3. Metrics, KPIs, and Goals

Who knows the difference between a metric and KPI (Key Performance Indicator)…without Googling?

What about a goal vs a KPI?

Let’s be honest, they got tossed around interchangeably all the time. That’s not really the point here, but it is important to understand that at times they can mean the same thing and at other times they are inherently different.

As this article said in the beginning, in sales we overcomplicate things. One great example is an amazing book that Jason Jordan wrote, titled Cracking the Sales Management Code.

This book opened my eyes to the world of metrics and left me wondering how and why things got so complicated when trying to measure the effectiveness of a sales operation.

He starts out by conducting this study with sales leaders and executives and found that they used 306 DIFFERENT metrics to evaluate their sales teams. I don’t know if I can even conjure up 306 different metrics across every part of a business, let alone JUST in sales. Wow! As you can imagine, the book then starts to dissect them all, group them into buckets, and then summarizes which ones should be attached to reps, front-line leaders, executives, and companies. He does a great job articulating the outputs here and giving sales leaders of all sizes a great playbook to focus on the inputs throughout each stage of your company and within the selling motions.

Ok, now back to the metric, KPI, goal thing. I don’t know if I’m right, but this is how I operate, and it seems to work well…

Goals are overarching outputs (lagging indicators). These would be things like revenue goal, market share, net profit ($ and %), cash flow, etc. These are high-level points in time that are allowing the business to move onward and upward. There could be arguments to make these KPIs, so I’ll surrender to that. For this example, I’ll use those as goals and then dive into metrics and KPIs.

KPIs would then be those key metrics to demonstrate how on or off target you are from your goals. Some KPIs under revenue could be net new revenue, retained revenue, cross/upsell revenue, or reduced revenue (lost and/or package downgrades). Metrics are then subsets of KPIs and should be aligned accordingly. Metrics should give you pulse checks on how well you are performing against a KPI. Metrics underneath retained revenue could be the number of users renewed, lifetime value (LTV), or time to value. Metrics become the inputs that are used to assess effort, success, and ultimate alignment toward those KPIs that will get you to your goals.

I recognize I did a lot of venting in this piece.
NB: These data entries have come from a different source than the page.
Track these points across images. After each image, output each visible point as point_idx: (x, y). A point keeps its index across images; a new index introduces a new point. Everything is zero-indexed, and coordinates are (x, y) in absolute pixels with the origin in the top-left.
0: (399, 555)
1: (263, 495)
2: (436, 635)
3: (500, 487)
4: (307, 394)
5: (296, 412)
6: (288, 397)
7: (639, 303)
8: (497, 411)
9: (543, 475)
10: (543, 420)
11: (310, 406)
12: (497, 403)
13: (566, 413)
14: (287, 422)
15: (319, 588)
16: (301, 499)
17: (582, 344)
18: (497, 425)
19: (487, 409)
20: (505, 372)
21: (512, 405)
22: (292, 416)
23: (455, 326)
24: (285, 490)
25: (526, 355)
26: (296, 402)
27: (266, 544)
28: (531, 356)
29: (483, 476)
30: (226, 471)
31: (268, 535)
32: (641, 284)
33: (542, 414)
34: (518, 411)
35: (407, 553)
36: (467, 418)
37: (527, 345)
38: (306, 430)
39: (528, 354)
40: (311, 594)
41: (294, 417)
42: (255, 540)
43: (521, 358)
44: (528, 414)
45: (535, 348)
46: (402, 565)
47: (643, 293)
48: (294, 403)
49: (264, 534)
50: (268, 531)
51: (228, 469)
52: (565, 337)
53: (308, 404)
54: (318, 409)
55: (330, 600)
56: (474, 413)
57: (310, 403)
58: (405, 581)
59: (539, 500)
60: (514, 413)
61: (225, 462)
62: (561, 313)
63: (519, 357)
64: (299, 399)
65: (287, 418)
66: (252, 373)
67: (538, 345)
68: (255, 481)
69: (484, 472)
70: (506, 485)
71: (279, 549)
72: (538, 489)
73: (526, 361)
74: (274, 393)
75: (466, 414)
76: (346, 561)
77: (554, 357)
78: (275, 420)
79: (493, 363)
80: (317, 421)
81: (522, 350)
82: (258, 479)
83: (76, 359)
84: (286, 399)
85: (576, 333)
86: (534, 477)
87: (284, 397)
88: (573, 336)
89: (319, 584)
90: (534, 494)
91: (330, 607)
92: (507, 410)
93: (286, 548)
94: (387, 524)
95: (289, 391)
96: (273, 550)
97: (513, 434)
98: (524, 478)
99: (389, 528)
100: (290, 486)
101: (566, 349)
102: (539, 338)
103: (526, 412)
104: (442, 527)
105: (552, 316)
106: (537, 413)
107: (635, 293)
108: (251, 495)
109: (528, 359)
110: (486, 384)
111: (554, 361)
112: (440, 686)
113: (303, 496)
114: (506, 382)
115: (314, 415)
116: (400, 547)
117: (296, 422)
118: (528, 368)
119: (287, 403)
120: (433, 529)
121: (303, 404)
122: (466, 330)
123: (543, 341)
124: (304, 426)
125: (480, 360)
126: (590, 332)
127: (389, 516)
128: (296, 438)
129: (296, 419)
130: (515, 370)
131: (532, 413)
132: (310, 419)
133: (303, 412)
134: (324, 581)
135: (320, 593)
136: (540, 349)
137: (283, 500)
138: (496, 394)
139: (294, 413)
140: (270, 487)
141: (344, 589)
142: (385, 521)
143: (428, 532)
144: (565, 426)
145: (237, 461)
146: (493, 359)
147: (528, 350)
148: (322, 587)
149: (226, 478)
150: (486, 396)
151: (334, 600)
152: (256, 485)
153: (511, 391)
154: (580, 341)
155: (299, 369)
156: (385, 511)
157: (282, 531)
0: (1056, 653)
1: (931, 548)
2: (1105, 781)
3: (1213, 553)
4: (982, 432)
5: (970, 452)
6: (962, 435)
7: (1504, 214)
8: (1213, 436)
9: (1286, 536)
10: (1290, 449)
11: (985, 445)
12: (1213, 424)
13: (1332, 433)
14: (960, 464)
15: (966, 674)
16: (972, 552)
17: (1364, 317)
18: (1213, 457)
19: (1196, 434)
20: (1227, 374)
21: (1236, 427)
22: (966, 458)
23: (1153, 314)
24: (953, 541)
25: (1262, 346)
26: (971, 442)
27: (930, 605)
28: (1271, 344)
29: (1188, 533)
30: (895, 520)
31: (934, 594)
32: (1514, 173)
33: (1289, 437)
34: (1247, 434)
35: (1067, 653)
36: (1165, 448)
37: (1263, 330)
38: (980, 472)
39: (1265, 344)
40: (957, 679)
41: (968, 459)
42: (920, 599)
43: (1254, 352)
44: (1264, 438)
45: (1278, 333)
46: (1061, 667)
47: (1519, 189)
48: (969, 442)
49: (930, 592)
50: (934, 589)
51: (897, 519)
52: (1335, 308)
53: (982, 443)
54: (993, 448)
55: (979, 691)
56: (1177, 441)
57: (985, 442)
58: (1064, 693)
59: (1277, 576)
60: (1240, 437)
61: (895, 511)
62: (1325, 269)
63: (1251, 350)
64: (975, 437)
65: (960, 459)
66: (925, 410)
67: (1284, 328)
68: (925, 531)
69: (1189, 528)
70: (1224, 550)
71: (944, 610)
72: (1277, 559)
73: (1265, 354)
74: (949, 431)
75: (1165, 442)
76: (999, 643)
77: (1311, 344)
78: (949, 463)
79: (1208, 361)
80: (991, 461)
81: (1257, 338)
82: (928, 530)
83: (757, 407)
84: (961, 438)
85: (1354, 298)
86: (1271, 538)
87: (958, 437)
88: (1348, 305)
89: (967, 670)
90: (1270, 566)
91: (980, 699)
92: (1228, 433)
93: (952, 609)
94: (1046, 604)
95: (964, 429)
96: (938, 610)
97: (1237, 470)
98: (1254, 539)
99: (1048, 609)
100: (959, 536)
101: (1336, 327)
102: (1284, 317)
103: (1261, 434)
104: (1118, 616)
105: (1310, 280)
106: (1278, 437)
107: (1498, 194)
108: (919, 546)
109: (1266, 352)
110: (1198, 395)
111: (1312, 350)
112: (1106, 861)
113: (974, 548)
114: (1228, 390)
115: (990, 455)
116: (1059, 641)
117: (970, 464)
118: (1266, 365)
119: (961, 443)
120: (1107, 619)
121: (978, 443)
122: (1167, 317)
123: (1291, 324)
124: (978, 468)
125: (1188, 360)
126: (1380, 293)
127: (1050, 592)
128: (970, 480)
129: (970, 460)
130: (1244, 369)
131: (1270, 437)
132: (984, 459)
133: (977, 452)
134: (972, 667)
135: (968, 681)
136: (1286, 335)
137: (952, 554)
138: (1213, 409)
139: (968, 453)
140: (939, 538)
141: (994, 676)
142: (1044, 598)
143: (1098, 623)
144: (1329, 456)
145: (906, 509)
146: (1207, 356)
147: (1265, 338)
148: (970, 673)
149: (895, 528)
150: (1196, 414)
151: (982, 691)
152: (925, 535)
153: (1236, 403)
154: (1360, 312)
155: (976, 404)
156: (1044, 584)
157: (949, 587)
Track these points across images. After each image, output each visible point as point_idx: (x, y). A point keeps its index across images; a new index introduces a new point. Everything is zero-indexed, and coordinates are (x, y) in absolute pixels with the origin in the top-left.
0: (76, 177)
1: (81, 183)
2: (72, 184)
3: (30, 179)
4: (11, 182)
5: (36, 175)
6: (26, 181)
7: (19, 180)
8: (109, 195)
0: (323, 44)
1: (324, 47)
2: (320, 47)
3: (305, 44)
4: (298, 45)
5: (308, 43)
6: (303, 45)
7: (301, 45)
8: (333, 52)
Not everything had a solution, but hopefully, it gets everyone to really think about the problems we place on ourselves in sales.

In conclusion, here are a few things you can do tomorrow to start making an impact:

1. Stop fixating on titles and fixate more on the role definition and the expected contribution of each role. Make sure that everyone knows their role and, more importantly, knows how to be successful!

2. Don’t overanalyze outreach. It’s easier to just do than it is to postulate what you should do. My friend Ryan Reisert. makes this simple: Make a list, know what to say, call the list, and follow up.

It really is that simple.

3. Look at what you can control and use those metrics to drive your activities. Boards, VCs, executive leadership, and finance, all want something unique and different. Sometimes they need to be appeased, sometimes you can fight them (figuratively of course). Focus on what you can control and what your teams can control and go execute!